Und jetzt kommt Lawrence daher. Nicht irgendein Lawrence, sondern Richard Lazarus. Klingt wie ein Detektivroman, oder? Er und seine Kollegin Susan Folkman hatten da so eine Idee. Nennt sich das Transaktionale Stressmodell. Klingt kompliziert? Ist es eigentlich gar nicht.
Im Grunde sagt der liebe Lazarus: Stress ist nicht einfach nur, dass draußen irgendwas Böses passiert. Sondern wie wir das beurteilen. Unpopuläre Meinung: Ich finde, er hat recht!

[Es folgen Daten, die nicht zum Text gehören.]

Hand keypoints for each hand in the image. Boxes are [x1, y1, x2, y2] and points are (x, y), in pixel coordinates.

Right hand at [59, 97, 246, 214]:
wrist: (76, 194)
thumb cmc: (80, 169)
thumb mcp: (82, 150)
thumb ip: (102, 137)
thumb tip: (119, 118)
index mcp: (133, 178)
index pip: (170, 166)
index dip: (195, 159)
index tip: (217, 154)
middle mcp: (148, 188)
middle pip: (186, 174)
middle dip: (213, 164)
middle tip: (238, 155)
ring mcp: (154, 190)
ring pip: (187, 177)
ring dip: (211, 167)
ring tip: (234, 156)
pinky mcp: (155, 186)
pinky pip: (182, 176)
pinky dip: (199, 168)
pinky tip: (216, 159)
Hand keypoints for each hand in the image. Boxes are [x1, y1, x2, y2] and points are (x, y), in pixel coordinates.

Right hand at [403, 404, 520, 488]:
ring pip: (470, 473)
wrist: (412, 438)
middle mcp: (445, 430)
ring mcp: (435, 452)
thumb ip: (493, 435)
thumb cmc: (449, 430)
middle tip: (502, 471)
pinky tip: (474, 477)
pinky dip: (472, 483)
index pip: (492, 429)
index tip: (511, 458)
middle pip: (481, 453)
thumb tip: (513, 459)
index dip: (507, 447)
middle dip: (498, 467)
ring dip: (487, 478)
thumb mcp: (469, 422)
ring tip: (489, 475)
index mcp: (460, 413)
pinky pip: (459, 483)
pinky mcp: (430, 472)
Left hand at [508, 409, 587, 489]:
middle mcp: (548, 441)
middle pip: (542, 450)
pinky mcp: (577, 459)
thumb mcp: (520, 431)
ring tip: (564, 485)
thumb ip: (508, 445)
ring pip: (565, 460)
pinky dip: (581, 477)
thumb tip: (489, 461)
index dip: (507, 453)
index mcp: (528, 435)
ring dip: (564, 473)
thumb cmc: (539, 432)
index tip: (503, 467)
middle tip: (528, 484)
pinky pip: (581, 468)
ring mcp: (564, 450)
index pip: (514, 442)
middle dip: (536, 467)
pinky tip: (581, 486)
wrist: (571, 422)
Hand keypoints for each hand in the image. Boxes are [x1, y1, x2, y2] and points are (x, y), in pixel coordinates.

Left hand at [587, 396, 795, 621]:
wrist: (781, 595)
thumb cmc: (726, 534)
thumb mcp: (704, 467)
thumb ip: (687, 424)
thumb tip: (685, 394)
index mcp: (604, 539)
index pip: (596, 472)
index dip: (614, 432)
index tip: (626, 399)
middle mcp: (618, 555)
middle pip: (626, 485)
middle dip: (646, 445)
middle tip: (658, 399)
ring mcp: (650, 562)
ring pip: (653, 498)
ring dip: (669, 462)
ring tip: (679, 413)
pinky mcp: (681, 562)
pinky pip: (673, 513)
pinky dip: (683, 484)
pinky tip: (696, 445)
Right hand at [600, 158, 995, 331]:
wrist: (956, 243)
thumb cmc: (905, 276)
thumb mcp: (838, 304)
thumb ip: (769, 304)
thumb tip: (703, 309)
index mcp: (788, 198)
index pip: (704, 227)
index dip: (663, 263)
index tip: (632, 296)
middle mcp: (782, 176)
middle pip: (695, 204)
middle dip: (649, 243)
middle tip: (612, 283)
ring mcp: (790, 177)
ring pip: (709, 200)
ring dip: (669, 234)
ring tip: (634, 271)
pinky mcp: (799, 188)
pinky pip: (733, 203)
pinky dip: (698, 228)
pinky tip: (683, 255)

Die Sache mit der Beurteilung
Stellt euch vor: Ihr sollt eine Präsentation halten. Variante A: Ihr denkt: "Oh Gott, ich werde mich blamieren! Alle werden mich auslachen!" Panik pur! Variante B: Ihr denkt: "Okay, ist zwar doof, aber ich hab mich vorbereitet. Wird schon schiefgehen...äh... gutgehen!" Deutlich entspannter, oder?
Lazarus würde sagen: Das ist die "primäre Beurteilung". Wir checken, ob die Situation überhaupt gefährlich für uns ist. Ist sie irrelevant? Super! Ist sie positiv? Noch besser! Ist sie stressig? Na gut, dann geht's weiter.
Dann kommt die "sekundäre Beurteilung". Hier fragen wir uns: "Was kann ich tun? Hab ich überhaupt die Ressourcen, damit klarzukommen?" Wenn die Antwort "Nein, ich bin verloren!" ist, na dann Prost Mahlzeit! Stresslevel 1000!
Bewältigungsstrategien: Der Schlüssel zum Glück?
Und genau hier kommen die sogenannten Bewältigungsstrategien ins Spiel. Lazarus unterscheidet da grob zwei Sorten:
- Problemorientiertes Coping: Wir packen das Problem an der Wurzel. Heißt: Präsentation? Üben, üben, üben!
- Emotionsorientiertes Coping: Wir versuchen, unsere Gefühle zu kontrollieren. Heißt: Tief durchatmen, positive Affirmationen aufsagen, mit Freunden quatschen. Oder – mein persönlicher Favorit – Schokolade essen. (Ja, ich weiß, ist nicht die gesündeste Variante...).
Unpopuläre Meinung Nummer 2: Manchmal ist emotionsorientiertes Coping unterschätzt! Nicht jedes Problem lässt sich sofort lösen. Manchmal muss man einfach erstmal runterkommen.
Alltagswahnsinn und Lazarus
Aber mal ehrlich, das Modell von Lazarus ist doch super alltagstauglich. Denkt mal drüber nach: Der nervige Kollege? Die endlose To-Do-Liste? Der Stau auf dem Weg zur Arbeit? Alles Situationen, die wir unterschiedlich bewerten und mit denen wir unterschiedlich umgehen können.
"Stress is not what happens to us. It's our response to what happens to us, and response is something we can choose."
Okay, das Zitat ist jetzt nicht direkt von Lazarus, aber es passt doch perfekt, oder? Erinnert uns daran, dass wir nicht hilflos ausgeliefert sind. Wir können beeinflussen, wie wir auf Stress reagieren.
Unpopuläre Meinung Nummer 3: Vielleicht sollten wir alle mal einen Lazarus-Crashkurs machen. Wäre vermutlich sinnvoller als die meisten Management-Seminare.
Also, das nächste Mal, wenn euch der Stress überrollt, denkt an Richard Lazarus und seine Transaktionale Stressmodell. Und fragt euch: Wie bewerte ich diese Situation eigentlich? Und was kann ich tun, um damit besser klarzukommen? Vielleicht hilft es ja, zumindest ein bisschen. Und wenn nicht, dann esst eine Schokolade. Schaden kann's ja nicht.
In diesem Sinne: Bleibt locker und lasst euch nicht stressen!